### WHAT THE TASK ASKS
Leave every image behind and restate the data word for word.

### AVAILABLE DATA
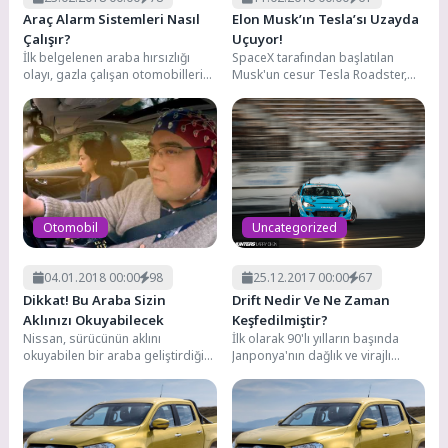
Araç Alarm Sistemleri Nasıl
Elon Musk’ın Tesla’sı Uzayda
Çalışır?
Uçuyor!
İlk belgelenen araba hırsızlığı
SpaceX tarafından başlatılan
olayı, gazla çalışan otomobillerin
Musk'un cesur Tesla Roadster,
ilk tanıtılmasından sadece on yıl
Ay'ın yörüngesinin ötesine geçen
sonra 1896'da...
sanal teleskop projesi
tarafından...
Otomobil
Uncategorized
04.01.2018 00:00
98
25.12.2017 00:00
67
Dikkat! Bu Araba Sizin
Drift Nedir Ve Ne Zaman
Aklınızı Okuyabilecek
Keşfedilmiştir?
Nissan, sürücünün aklını
İlk olarak 90'lı yılların başında
okuyabilen bir araba geliştirdiğini
Janponya'nın dağlık ve virajlı
iddia ediyor. Tıpta uyarlanan
yollarında giderek hızla aşağıya
yazılım, bir aracın tepkisini...
inmeye çalışan...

### OUTPUT OF THE TASK
Araç Alarm Sistemleri Nasıl
Elon Musk’ın Tesla’sı Uzayda
Çalışır?
Uçuyor!
İlk belgelenen araba hırsızlığı
SpaceX tarafından başlatılan
olayı, gazla çalışan otomobillerin
Musk'un cesur Tesla Roadster,
ilk tanıtılmasından sadece on yıl
Ay'ın yörüngesinin ötesine geçen
sonra 1896'da...
sanal teleskop projesi
tarafından...
Otomobil
Uncategorized
04.01.2018 00:00
98
25.12.2017 00:00
67
Dikkat! Bu Araba Sizin
Drift Nedir Ve Ne Zaman
Aklınızı Okuyabilecek
Keşfedilmiştir?
Nissan, sürücünün aklını
İlk olarak 90'lı yılların başında
okuyabilen bir araba geliştirdiğini
Janponya'nın dağlık ve virajlı
iddia ediyor. Tıpta uyarlanan
yollarında giderek hızla aşağıya
yazılım, bir aracın tepkisini...
inmeye çalışan...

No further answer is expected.